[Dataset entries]

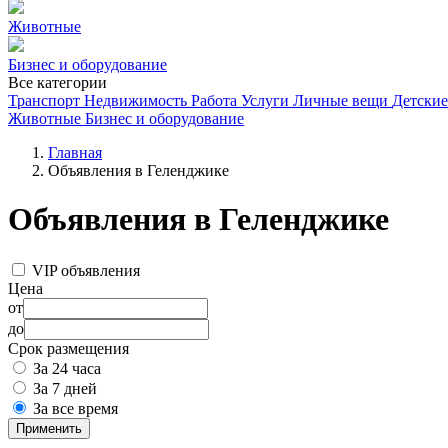
Животные
Бизнес и оборудование
Все категории
Транспорт
Недвижимость
Работа
Услуги
Личные вещи
Детские
Животные
Бизнес и оборудование
Главная
Объявления в Геленджике
Объявления в Геленджике
VIP объявления
Цена
от
до
Срок размещения
За 24 часа
За 7 дней
За все время
Применить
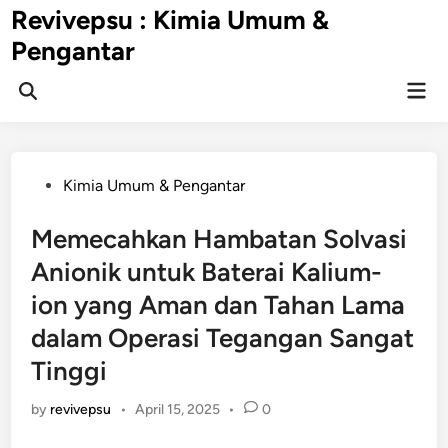
Skip
Revivepsu : Kimia Umum &
to
Pengantar
content
Mai
Open
Men
Search
Posted
Kimia Umum & Pengantar
in
Memecahkan Hambatan Solvasi
Anionik untuk Baterai Kalium-
ion yang Aman dan Tahan Lama
dalam Operasi Tegangan Sangat
Tinggi
by
revivepsu
•
April 15, 2025
•
0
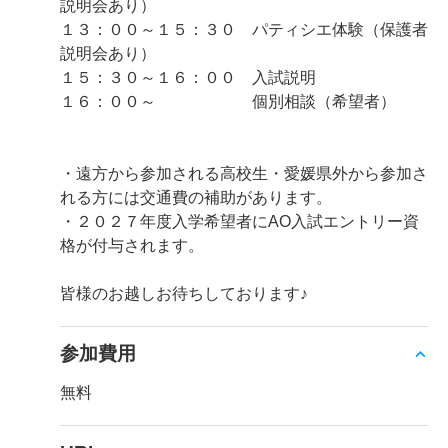
説明会あり）
１３：００～１５：３０ パティシエ体験（保護者
説明会あり）
１５：３０～１６：００ 入試説明
１６：００～ 個別相談（希望者）
・遠方から参加される高校生・愛媛県外から参加さ
れる方には交通費の補助があります。
・２０２７年度入学希望者にAO入試エントリー資
格が付与されます。
皆様のお越しお待ちしております♪
参加費用
無料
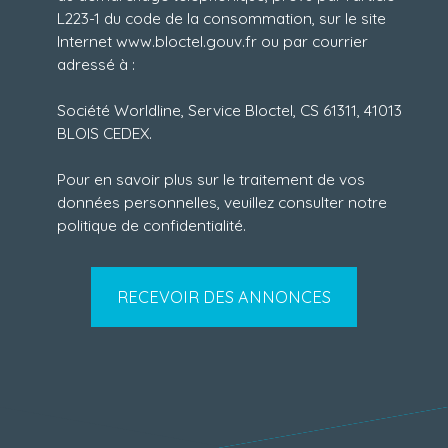
L223-1 du code de la consommation, sur le site
Internet www.bloctel.gouv.fr ou par courrier
adressé à :
Société Worldline, Service Bloctel, CS 61311, 41013
BLOIS CEDEX.
Pour en savoir plus sur le traitement de vos
données personnelles, veuillez consulter notre
politique de confidentialité
.
RECEVOIR DES ANNONCES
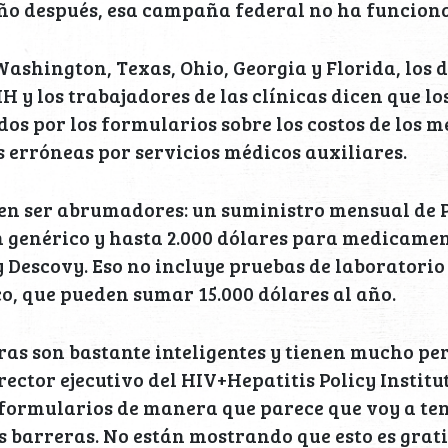
ño después, esa campaña federal no ha funcion
Washington, Texas, Ohio, Georgia y Florida, los 
H y los trabajadores de las clínicas dicen que lo
os por los formularios sobre los costos de los 
s erróneas por servicios médicos auxiliares.
den ser abrumadores: un suministro mensual de 
n genérico y hasta 2.000 dólares para medicame
Descovy. Eso no incluye pruebas de laboratorio 
co, que pueden sumar 15.000 dólares al año.
as son bastante inteligentes y tienen mucho per
rector ejecutivo del HIV+Hepatitis Policy Institu
formularios de manera que parece que voy a ten
as barreras. No están mostrando que esto es grati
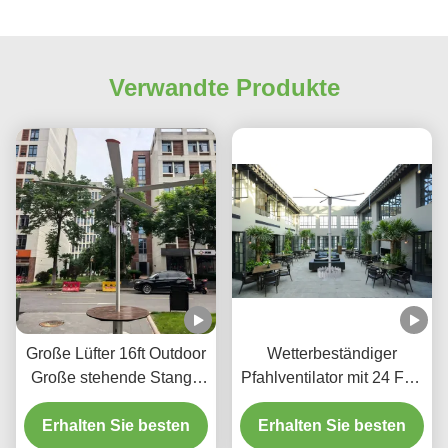
Verwandte Produkte
Große Lüfter 16ft Outdoor
Wetterbeständiger
Große stehende Stange
Pfahlventilator mit 24 Fuß
Lüfter wasserdicht IP65
Durchmesser für
Erhalten Sie besten
Hochzeiten im Freien
Erhalten Sie besten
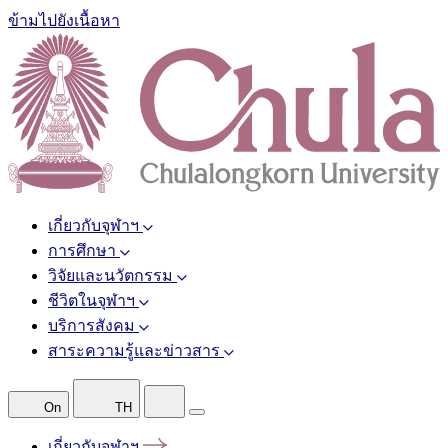
ข้ามไปยังเนื้อหา
เกี่ยวกับจุฬาฯ
การศึกษา
วิจัยและนวัตกรรม
ชีวิตในจุฬาฯ
บริการสังคม
สาระความรู้และข่าวสาร
On
TH
เกี่ยวกับจุฬาฯ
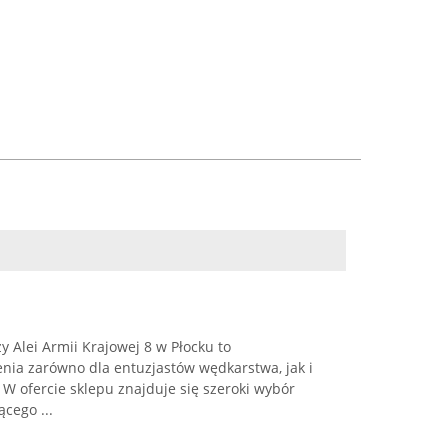
y Alei Armii Krajowej 8 w Płocku to
nia zarówno dla entuzjastów wędkarstwa, jak i
 W ofercie sklepu znajduje się szeroki wybór
cego ...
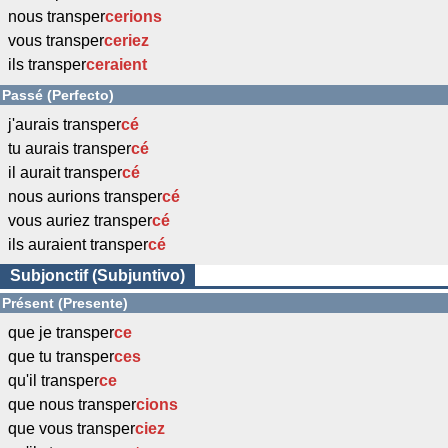
nous transper
cerions
vous transper
ceriez
ils transper
ceraient
Passé (Perfecto)
j'aurais transper
cé
tu aurais transper
cé
il aurait transper
cé
nous aurions transper
cé
vous auriez transper
cé
ils auraient transper
cé
Subjonctif (Subjuntivo)
Présent (Presente)
que je transper
ce
que tu transper
ces
qu'il transper
ce
que nous transper
cions
que vous transper
ciez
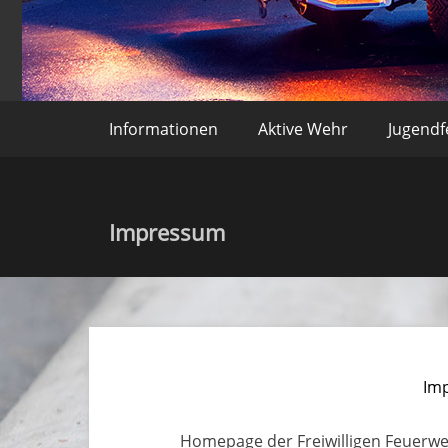
Freiwillige Feuerweh
Informationen
Aktive Wehr
Jugend
Impressum
Im
Homepage der Freiwilligen Feuerw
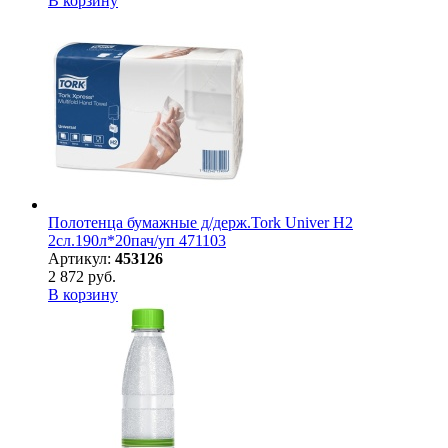
В корзину
Полотенца бумажные д/держ.Tork Univer H2
2сл.190л*20пач/уп 471103
Артикул:
453126
2 872 руб.
В корзину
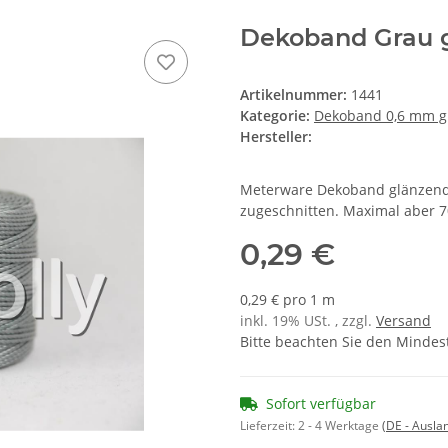
Dekoband Grau 
Artikelnummer:
1441
Kategorie:
Dekoband 0,6 mm g
Hersteller:
Meterware Dekoband glänzend 
zugeschnitten. Maximal aber 
0,29 €
0,29 € pro 1 m
inkl. 19% USt. , zzgl.
Versand
Bitte beachten Sie den Mindes
Sofort verfügbar
Lieferzeit:
2 - 4 Werktage
(DE - Ausla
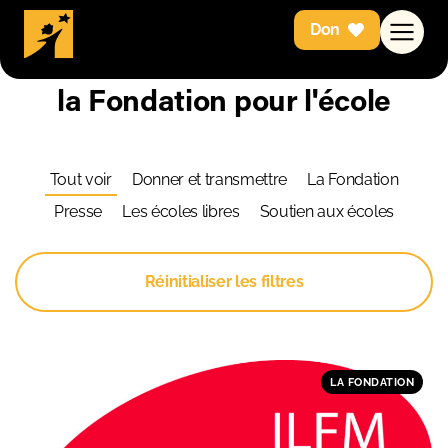
Don
Retrouvez toute l'actualité de
la Fondation pour l'école
Tout voir
Donner et transmettre
La Fondation
Presse
Les écoles libres
Soutien aux écoles
Réinitialiser les filtres
LA FONDATION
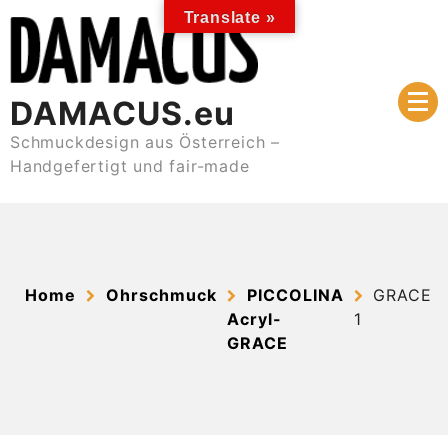
Skip
Translate »
to
content
DAMACUS.eu
Schmuckdesign aus Österreich –
Handgefertigt und fair-made
Home
Ohrschmuck
PICCOLINA
GRACE
Acryl-
1
GRACE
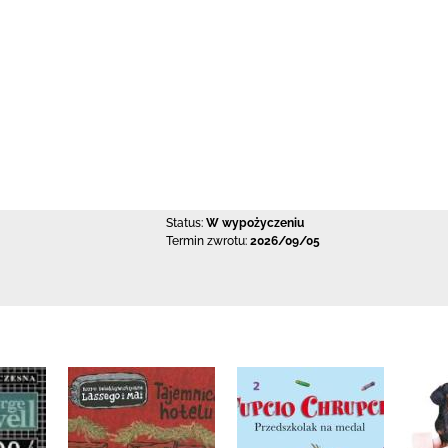
Status:
W wypożyczeniu
Termin zwrotu:
2026/09/05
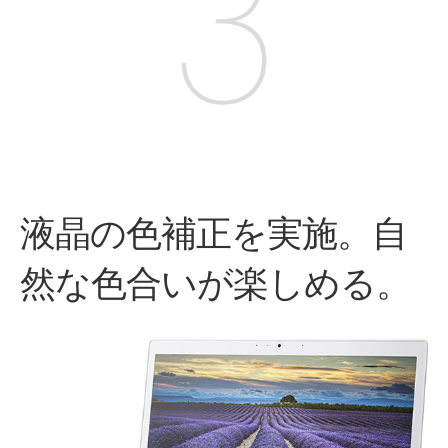
液晶の色補正を実施。自
然な色合いが楽しめる。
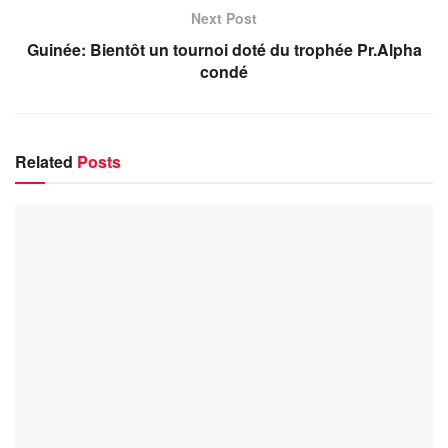
Next Post
Guinée: Bientôt un tournoi doté du trophée Pr.Alpha
condé
Related
Posts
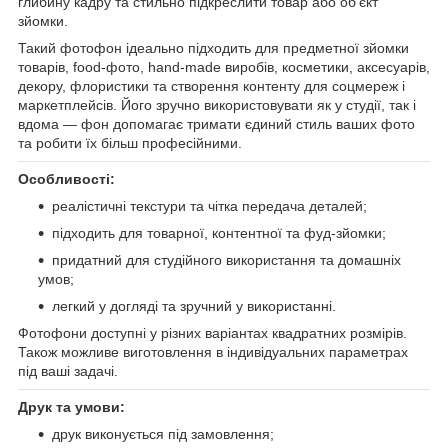
глибину кадру та стильно підкреслити товар або об’єкт
зйомки.
Такий фотофон ідеально підходить для предметної зйомки
товарів, food-фото, hand-made виробів, косметики, аксесуарів,
декору, флористики та створення контенту для соцмереж і
маркетплейсів. Його зручно використовувати як у студії, так і
вдома — фон допомагає тримати єдиний стиль ваших фото
та робити їх більш професійними.
Особливості:
реалістичні текстури та чітка передача деталей;
підходить для товарної, контентної та фуд-зйомки;
придатний для студійного використання та домашніх
умов;
легкий у догляді та зручний у використанні.
Фотофони доступні у різних варіантах квадратних розмірів.
Також можливе виготовлення в індивідуальних параметрах
під ваші задачі.
Друк та умови:
друк виконується під замовлення;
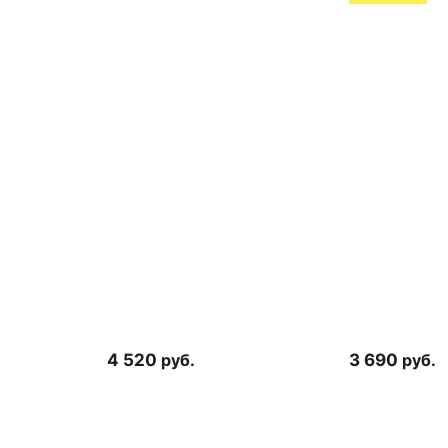
4 520
руб.
3 690
руб.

# WORK TO COMPLETE
List every line in the records above that contains the string "Umum". Case counts.

# RESULT FOR THIS EXERCISE
Revivepsu : Kimia Umum &
Kimia Umum & Pengantar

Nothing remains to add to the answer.